How exactly does Standard Scaling a Sparse Matrix work?

I am currently reading "Hands-On Machine Learning with Scikit-Learn, Keras and TensorFlow" and came across a Tip stating "If you want to scale a sparse matrix without converting it to a dense matrix first, you can use a StandardScaler with its with_mean hyperparameter set to False: it will only divide the data by the standard deviation, without subtracting the mean (as this would break sparsity)." so I tried it out to understand what it is doing. However, the result does not seem to be scaled at all. I created a csr_matrix from a np.array and used a StandardScaler with with_mean=False as parameter. After that, I fit_transformed the matrix. The non-zero results are all the same and nothing is scaled. I don't even understand how the results are calculated. I thought the mean value is set to zero and we are scaling every non-zero value based on the standard deviation of its corresponding column but this method would've given me the scaled value 1.732 which is not the same as the output.

from sklearn.preprocessing import StandardScaler
from scipy.sparse import csr_matrix
import numpy as np

X = csr_matrix(np.array([[0, 0, 1], [0, 2, 0], [3, 0, 0]]))
scaler = StandardScaler(with_mean=False)
X_scaled = scaler.fit_transform(X)
print(X_scaled)
print(X_scaled.toarray())


This outputs:

  (0, 2)	2.1213203435596424
  (1, 1)	2.1213203435596424
  (2, 0)	2.1213203435596424

[[0.         0.         2.12132034]
 [0.         2.12132034 0.        ]
 [2.12132034 0.         0.        ]]

Am I doing something wrong or am I misunderstanding something?
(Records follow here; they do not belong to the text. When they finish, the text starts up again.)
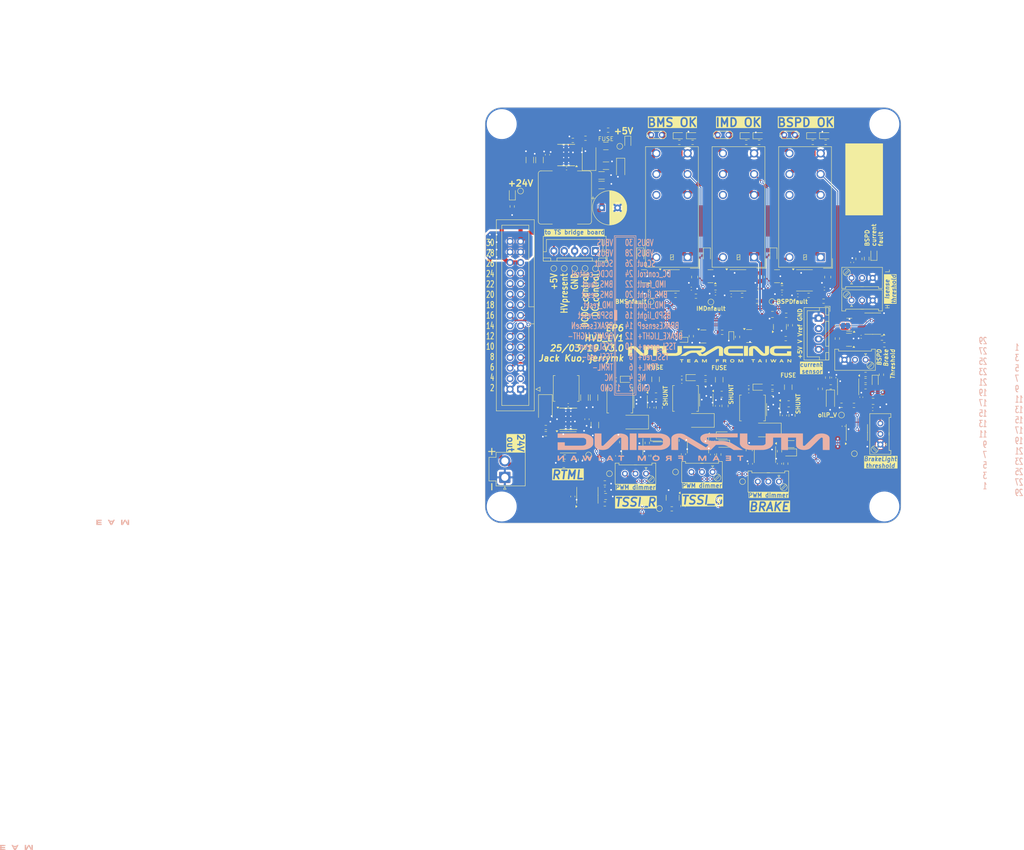
<source format=kicad_pcb>
(kicad_pcb
	(version 20240108)
	(generator "pcbnew")
	(generator_version "8.0")
	(general
		(thickness 1.6)
		(legacy_teardrops no)
	)
	(paper "A4")
	(title_block
		(title "HVB_LV1")
		(date "2025-03-19")
		(rev "3.0")
		(company "NTURacing")
		(comment 1 "郭哲明 Jack Kuo, Jerrymk")
		(comment 2 "Powertrain")
	)
	(layers
		(0 "F.Cu" signal)
		(31 "B.Cu" signal)
		(32 "B.Adhes" user "B.Adhesive")
		(33 "F.Adhes" user "F.Adhesive")
		(34 "B.Paste" user)
		(35 "F.Paste" user)
		(36 "B.SilkS" user "B.Silkscreen")
		(37 "F.SilkS" user "F.Silkscreen")
		(38 "B.Mask" user)
		(39 "F.Mask" user)
		(40 "Dwgs.User" user "User.Drawings")
		(41 "Cmts.User" user "User.Comments")
		(42 "Eco1.User" user "User.Eco1")
		(43 "Eco2.User" user "User.Eco2")
		(44 "Edge.Cuts" user)
		(45 "Margin" user)
		(46 "B.CrtYd" user "B.Courtyard")
		(47 "F.CrtYd" user "F.Courtyard")
		(48 "B.Fab" user)
		(49 "F.Fab" user)
		(50 "User.1" user)
		(51 "User.2" user)
		(52 "User.3" user)
		(53 "User.4" user)
		(54 "User.5" user)
		(55 "User.6" user)
		(56 "User.7" user)
		(57 "User.8" user)
		(58 "User.9" user)
	)
	(setup
		(stackup
			(layer "F.SilkS"
				(type "Top Silk Screen")
			)
			(layer "F.Paste"
				(type "Top Solder Paste")
			)
			(layer "F.Mask"
				(type "Top Solder Mask")
				(thickness 0.01)
			)
			(layer "F.Cu"
				(type "copper")
				(thickness 0.035)
			)
			(layer "dielectric 1"
				(type "core")
				(thickness 1.51)
				(material "FR4")
				(epsilon_r 4.5)
				(loss_tangent 0.02)
			)
			(layer "B.Cu"
				(type "copper")
				(thickness 0.035)
			)
			(layer "B.Mask"
				(type "Bottom Solder Mask")
				(thickness 0.01)
			)
			(layer "B.Paste"
				(type "Bottom Solder Paste")
			)
			(layer "B.SilkS"
				(type "Bottom Silk Screen")
			)
			(copper_finish "None")
			(dielectric_constraints no)
		)
		(pad_to_mask_clearance 0)
		(allow_soldermask_bridges_in_footprints no)
		(pcbplotparams
			(layerselection 0x00010fc_ffffffff)
			(plot_on_all_layers_selection 0x0000000_00000000)
			(disableapertmacros no)
			(usegerberextensions no)
			(usegerberattributes yes)
			(usegerberadvancedattributes yes)
			(creategerberjobfile yes)
			(dashed_line_dash_ratio 12.000000)
			(dashed_line_gap_ratio 3.000000)
			(svgprecision 4)
			(plotframeref no)
			(viasonmask no)
			(mode 1)
			(useauxorigin no)
			(hpglpennumber 1)
			(hpglpenspeed 20)
			(hpglpendiameter 15.000000)
			(pdf_front_fp_property_popups yes)
			(pdf_back_fp_property_popups yes)
			(dxfpolygonmode yes)
			(dxfimperialunits yes)
			(dxfusepcbnewfont yes)
			(psnegative no)
			(psa4output no)
			(plotreference yes)
			(plotvalue yes)
			(plotfptext yes)
			(plotinvisibletext no)
			(sketchpadsonfab no)
			(subtractmaskfromsilk no)
			(outputformat 1)
			(mirror no)
			(drillshape 1)
			(scaleselection 1)
			(outputdirectory "")
		)
	)
	(net 0 "")
	(net 1 "Net-(U2-CV)")
	(net 2 "GND")
	(net 3 "Net-(U1-CV)")
	(net 4 "+5V")
	(net 5 "Net-(U3-CV)")
	(net 6 "VBUS")
	(net 7 "/BMS_RESET_BUTTON")
	(net 8 "/BMS_nFAULT_SIG")
	(net 9 "/IMD_nFAULT_SIG")
	(net 10 "Net-(D1-A)")
	(net 11 "Net-(D2-A)")
	(net 12 "Net-(D5-A)")
	(net 13 "Net-(D6-A)")
	(net 14 "Net-(D9-A)")
	(net 15 "Net-(D10-A)")
	(net 16 "/IMD_RESET_BUTTON")
	(net 17 "/BSPD_nFAULT_SIG")
	(net 18 "/BSPD_RESET_BUTTON")
	(net 19 "/Power/5V_buck_sw")
	(net 20 "Net-(Q1-G)")
	(net 21 "Net-(Q2-G)")
	(net 22 "Net-(Q3-G)")
	(net 23 "Net-(R11-Pad2)")
	(net 24 "/RTML_AMBER+")
	(net 25 "/Latch_BMS/SC_OUT")
	(net 26 "unconnected-(RL1-Pad22)")
	(net 27 "unconnected-(RL2-Pad22)")
	(net 28 "unconnected-(RL3-Pad22)")
	(net 29 "unconnected-(U1-DIS-Pad7)")
	(net 30 "unconnected-(U2-DIS-Pad7)")
	(net 31 "unconnected-(U3-DIS-Pad7)")
	(net 32 "Net-(U10-BOOT)")
	(net 33 "/Power/5V_buck")
	(net 34 "Net-(U6-BOOT)")
	(net 35 "/TSSI_RED-")
	(net 36 "/TSSI_RED+")
	(net 37 "Net-(U14-CV)")
	(net 38 "Net-(U14-THR)")
	(net 39 "Net-(U15-CV)")
	(net 40 "Net-(U15-THR)")
	(net 41 "/BrightLight/RTML amber/12V_buck_sw")
	(net 42 "Net-(U7-CV)")
	(net 43 "Net-(U7-THR)")
	(net 44 "Net-(D15-K)")
	(net 45 "/TSSI_GREEN-")
	(net 46 "/TSSI_GREEN+")
	(net 47 "/BRAKE_LIGHT-")
	(net 48 "Net-(U8-CV)")
	(net 49 "/DCDC_CONTROL")
	(net 50 "/HVpresent")
	(net 51 "/DC_CONTROL")
	(net 52 "/CURRENT_MEASSURED")
	(net 53 "unconnected-(J9-Pin_2-Pad2)")
	(net 54 "Net-(R5-Pad2)")
	(net 55 "Net-(U8-THR)")
	(net 56 "Net-(U9-CV)")
	(net 57 "Net-(R17-Pad2)")
	(net 58 "Net-(U9-THR)")
	(net 59 "Net-(D17-K)")
	(net 60 "/Power/5V_buck_FB")
	(net 61 "/BRAKE_LIGHT+")
	(net 62 "Net-(D4-K)")
	(net 63 "Net-(D8-K)")
	(net 64 "Net-(D28-K)")
	(net 65 "Net-(D29-A)")
	(net 66 "Net-(D12-K)")
	(net 67 "unconnected-(U10-EN-Pad5)")
	(net 68 "Net-(D30-K)")
	(net 69 "Net-(D31-A)")
	(net 70 "Net-(D32-K)")
	(net 71 "Net-(D33-A)")
	(net 72 "Net-(U18-SET)")
	(net 73 "Net-(D20-K)")
	(net 74 "Net-(D21-K)")
	(net 75 "Net-(U19-SET)")
	(net 76 "Net-(U20-SET)")
	(net 77 "Net-(D24-K)")
	(net 78 "Net-(U18-CTRL)")
	(net 79 "/BrightLight/RTML amber/enable")
	(net 80 "Net-(D24-A)")
	(net 81 "Net-(U19-CTRL)")
	(net 82 "/BrightLight/TSSI green/enable")
	(net 83 "/BrightLight/TSSI red pulse/enable")
	(net 84 "Net-(U20-CTRL)")
	(net 85 "Net-(D25-A)")
	(net 86 "unconnected-(U18-NC-Pad7)")
	(net 87 "unconnected-(U19-NC-Pad7)")
	(net 88 "unconnected-(U20-NC-Pad7)")
	(net 89 "/BSPD/brakeLightOn")
	(net 90 "Net-(U4A--)")
	(net 91 "Net-(D25-K)")
	(net 92 "/SCout")
	(net 93 "unconnected-(J1-Pin_3-Pad3)")
	(net 94 "unconnected-(J1-Pin_4-Pad4)")
	(net 95 "/BRAKE_SENSE_N")
	(net 96 "/BRAKE_SENSE_P")
	(net 97 "/Latch_BSPD/SC_IN")
	(net 98 "/BSPD_IND_LIGHT")
	(net 99 "/IMD_IND_LIGHT")
	(net 100 "/BMS_IND_LIGHT")
	(net 101 "Net-(D34-K)")
	(net 102 "Net-(D34-A)")
	(net 103 "Net-(D35-K)")
	(net 104 "Net-(D35-A)")
	(net 105 "Net-(D36-A)")
	(net 106 "Net-(D36-K)")
	(net 107 "Net-(D37-A)")
	(net 108 "Net-(D37-K)")
	(net 109 "/BSPD/brakeNotInSafeArea")
	(net 110 "/BSPD/DCbusCurrentNotGood")
	(net 111 "Net-(Q9-D)")
	(net 112 "/BSPD/BSPDfault")
	(net 113 "/BrightLight/RTML amber/12V_buck_FB")
	(net 114 "Net-(U7-Q)")
	(net 115 "Net-(U8-Q)")
	(net 116 "Net-(U14-Q)")
	(net 117 "+5VA")
	(net 118 "Net-(J9-Pin_3)")
	(net 119 "Net-(U9-Q)")
	(net 120 "Net-(U15-Q)")
	(net 121 "/BrightLight/TSSI red pulse/OpenDrain_pulse_out")
	(net 122 "Net-(D19-K)")
	(net 123 "Net-(D16-K)")
	(net 124 "Net-(U4B-+)")
	(net 125 "/BSPD/5VA2")
	(net 126 "Net-(D18-K)")
	(net 127 "Net-(Q7-G)")
	(net 128 "/BSPD/DCbusCurrentAbsent")
	(net 129 "/BSPD/nohardBrake")
	(net 130 "/BSPD/OilPsenserPresent")
	(net 131 "Net-(U13B--)")
	(net 132 "Net-(U13A-+)")
	(net 133 "Net-(U5A-+)")
	(net 134 "Net-(U5B--)")
	(footprint "Capacitor_SMD:C_0603_1608Metric" (layer "F.Cu") (at 116.4225 139.785 -90))
	(footprint "Resistor_SMD:R_0603_1608Metric" (layer "F.Cu") (at 179.7 107.5 -90))
	(footprint "Inductor_SMD:L_Bourns_SRN6045TA" (layer "F.Cu") (at 127.4 125.4 90))
	(footprint "Diode_SMD:D_SOD-323" (layer "F.Cu") (at 136.4 134.4))
	(footprint "Diode_SMD:D_SMA" (layer "F.Cu") (at 120.0054 66.6484 90))
	(footprint "MountingHole:MountingHole_3.2mm_M3" (layer "F.Cu") (at 191 151))
	(footprint "MountingHole:MountingHole_3.2mm_M3" (layer "F.Cu") (at 99 59))
	(footprint "Resistor_SMD:R_0805_2012Metric" (layer "F.Cu") (at 168 126.3 180))
	(footprint "Capacitor_SMD:C_0805_2012Metric" (layer "F.Cu") (at 136.899999 127.2 90))
	(footprint "Package_SO:SOIC-8_3.9x4.9mm_P1.27mm" (layer "F.Cu") (at 171.8 96.6))
	(footprint "Package_SO:SOIC-8_3.9x4.9mm_P1.27mm" (layer "F.Cu") (at 139.8 96.6))
	(footprint "Capacitor_SMD:C_0603_1608Metric" (layer "F.Cu") (at 167 129.1 -90))
	(footprint "Resistor_SMD:R_0603_1608Metric" (layer "F.Cu") (at 191 112.1 180))
	(footprint "Package_TO_SOT_SMD:SOT-23" (layer "F.Cu") (at 165.2 95.6 180))
	(footprint "Resistor_SMD:R_0603_1608Metric" (layer "F.Cu") (at 176.9 63.4 180))
	(footprint "Capacitor_SMD:C_0402_1005Metric" (layer "F.Cu") (at 183.2709 92.2808 90))
	(footprint "Inductor_SMD:L_Bourns_SRN6045TA" (layer "F.Cu") (at 114.5 122.6 -90))
	(footprint "Diode_SMD:D_SOD-323" (layer "F.Cu") (at 152.2 133.9))
	(footprint "LED_SMD:LED_0603_1608Metric" (layer "F.Cu") (at 141.7 61.8))
	(footprint "Relay_THT:Relay_DPDT_Omron_G2RL-2" (layer "F.Cu") (at 175.6875 91.0375 180))
	(footprint "Inductor_SMD:L_Bourns_SRR1260" (layer "F.Cu") (at 114.1888 76.656 -90))
	(footprint "Resistor_SMD:R_0603_1608Metric" (layer "F.Cu") (at 155.7 110.2 90))
	(footprint "Connector_JST:JST_VH_B2P-VH-B_1x02_P3.96mm_Vertical" (layer "F.Cu") (at 99.7458 143.9902 90))
	(footprint "Package_SO:TI_SO-PowerPAD-8_ThermalVias" (layer "F.Cu") (at 114.4942 66.4466 180))
	(footprint "Resistor_SMD:R_0603_1608Metric" (layer "F.Cu") (at 139.8968 151.5727 180))
	(footprint "Resistor_SMD:R_0603_1608Metric" (layer "F.Cu") (at 109.6 132))
	(footprint "Resistor_SMD:R_0603_1608Metric" (layer "F.Cu") (at 190.4238 110.49))
	(footprint "Capacitor_SMD:C_0402_1005Metric" (layer "F.Cu") (at 158.4 123.3))
	(footprint "Resistor_SMD:R_0603_1608Metric" (layer "F.Cu") (at 135.4 138.8 90))
	(footprint "Capacitor_SMD:C_0402_1005Metric" (layer "F.Cu") (at 170.2 100.2 180))
	(footprint "Resistor_SMD:R_0603_1608Metric" (layer "F.Cu") (at 109.6 133.5 180))
	(footprint "TestPoint:TestPoint_Pad_D1.0mm" (layer "F.Cu") (at 103.5304 75.1078))
	(footprint "Capacitor_SMD:C_0805_2012Metric" (layer "F.Cu") (at 184.8943 91.419 90))
	(footprint "Resistor_SMD:R_0603_1608Metric" (layer "F.Cu") (at 186.491 120.7014))
	(footprint "Resistor_SMD:R_0603_1608Metric" (layer "F.Cu") (at 177.3724 119.9902 90))
	(footprint "Diode_SMD:D_SOD-323" (layer "F.Cu") (at 148.3407 90.4 -90))
	(footprint "Resistor_SMD:R_0603_1608Metric" (layer "F.Cu") (at 114.1225 139.085 180))
	(footprint "Resistor_SMD:R_0402_1005Metric" (layer "F.Cu") (at 158.4 122.3 180))
	(footprint "Resistor_SMD:R_0603_1608Metric" (layer "F.Cu") (at 160.4 101.6 180))
	(footprint "Resistor_SMD:R_0603_1608Metric"
		(layer "F.Cu")
		(uuid "27e4d1a3-d192-4c74-9980-565b189a315f")
		(at 164.1 122.3 180)
		(descr "Resistor SMD 0603 (1608 Metric), square (rectangular) end terminal, IPC_7351 nominal, (Body size source: IPC-SM-782 page 72, https://www.pcb-3d.com/wordpress/wp-content/uploads/ipc-sm-782a_amendment_1_and_2.pdf), generated with kicad-footprint-generator")
		(tags "resistor")
		(property "Reference" "R47"
			(at 0 -1.43 0)
			(layer "F.SilkS")
			(hide yes)
			(uuid "d9fd0a76-c003-462f-be0b-4db449790714")
			(effects
				(font
					(size 1 1)
					(thickness 0.15)
				)
			)
		)
		(property "Value" "10k"
			(at 0 1.43 0)
			(layer "F.Fab")
			(uuid "ccc1bdfe-2b03-42b4-9d97-1f9e7519a1ea")
			(effects
				(font
					(size 1 1)
					(thickness 0.15)
				)
			)
		)
		(property "Footprint" "Resistor_SMD:R_0603_1608Metric"
			(at 0 0 180)
			(unlocked yes)
			(layer "F.Fab")
			(hide yes)
			(uuid "ebbf9c9e-3574-494b-9640-f78b3631d290")
			(effects
				(font
					(size 1.27 1.27)
					(thickness 0.15)
				)
			)
		)
		(property "Datasheet" ""
			(at 0 0 180)
			(unlocked yes)
			(layer "F.Fab")
			(hide yes)
			(uuid "e9042b00-217f-45d2-9d78-f87e816f4fb0")
			(effects
				(font
					(size 1.27 1.27)
					(thickness 0.15)
				)
			)
		)
		(property "Description" "Resistor, small symbol"
			(at 0 0 180)
			(unlocked yes)
			(layer "F.Fab")
			(hide yes)
			(uuid "0634e005-705f-4885-a436-19920786c8b0")
			(effects
				(font
					(size 1.27 1.27)
					(thickness 0.15)
				)
			)
		)
		(property ki_fp_filters "R_*")
		(path "/31a4d1dc-d951-4047-8c6c-fdc02eaab91b/ddaae622-b118-4fd3-998e-0a697aef1314/b563bfe8-694f-4ac3-8157-a39891e14812")
		(sheetname "brakelight")
		(sheetfile "buck.kicad_sch")
		(attr smd)
		(fp_line
			(start -0.237258 0.5225)
			(end 0.237258 0.5225)
			(stroke
				(width 0.12)
				(type solid)
			)
			(layer "F.SilkS")
			(uuid "bef6e565-9596-4532-9b8f-8ba4b8fb050f")
		)
		(fp_line
			(start -0.237258 -0.5225)
			(end 0.237258 -0.5225)
			(stroke
				(width 0.12)
				(type solid)
			)
			(layer "F.SilkS")
			(uuid "3281e376-41c6-4390-b820-fd32fbeb17ba")
		)
		(fp_line
			(start 1.48 0.73)
			(end -1.48 0.73)
			(stroke
				(width 0.05)
				(type solid)
			)
			(layer "F.CrtYd")
			(uuid "66e2e733-8608-47f2-a9da-d7b22dc57c1e")
		)
		(fp_line
			(start 1.48 -0.73)
			(end 1.48 0.73)
			(stroke
				(width 0.05)
				(type solid)
			)
			(layer "F.CrtYd")
			(uuid "17f72965-dd78-4aef-b7ef-5fb6b1a004ec")
		)
		(fp_line
			(start -1.48 0.73)
			(end -1.48 -0.73)
			(stroke
				(width 0.05)
				(type solid)
			)
			(layer "F.CrtYd")
			(uuid "177e9b6a-edc9-4fe5-860d-bfb9fa2d257c")
		)
		(fp_line
			(start -1.48 -0.73)
			(end 1.48 -0.73)
			(stroke
				(width 0.05)
				(type solid)
			)
			(layer "F.CrtYd")
			(uuid "b6068555-30b1-4ed3-9dcf-a5bc3af4d9af")
		)
		(fp_line
			(start 0.8 0.4125)
			(end -0.8 0.4125)
			(stroke
				(width 0.1)
				(type solid)
			)
			(layer "F.Fab")
			(uuid "932c043a-5eb5-4edf-9846-ee6798acc6ce")
		)
		(fp_line
			(start 0.8 -0.4125)
			(end 0.8 0.4125)
			(stroke
				(width 0.1)
				(type solid)
			)
			(layer "F.Fab")
			(uuid "0322f0b7-1f02-42c7-a40f-f5d58b21a6fb")
		)
		(fp_line
			(start -0.8 0.4125)
			(end -0.8 -0.4125)
			(stroke
				(width 0.1)
				(type solid)
			)
			(layer "F.Fab")
			(uuid "a303d2af-4a49-4e4b-94e8-79072ee9ca62")
		)
		(fp_line
			(start -0.8 -0.4125)
			(end 0.8 -0.4125)
			(stroke
				(width 0.1)
				(type solid)
			)
			(layer "F.Fab")
			(uuid "ee8b2c6d-ddc9-4f2e-b038-8c7986c60f58")
		)
		(fp_text user "${REFERENCE}"
			(at 0 0 0)
			(layer "F.Fab")
			(uuid "67af99af-82aa-47fc-ae41-79cfabc039c5")
			(effects
				(font
					(size 0.4 0.4)
					(thickness 0.06)
				)
			)
		)
		(pad "1" smd roundrect
			(at -0.825 0 180)
	
... [1603776 chars truncated]
</source>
I'm not sure if this is what I expected.

With with_mean=False, StandardScaler is only dividing each column by its standard deviation.
As you can see below, for any number i, this will return 2.12132...

for i in range(1,4):
    s = np.std([0,0,i])
    print(f"{i} / {s:0.5f} = {i/s:0.5f}")

>>> 1 / 0.47140 = 2.12132
>>> 2 / 0.94281 = 2.12132
>>> 3 / 1.41421 = 2.12132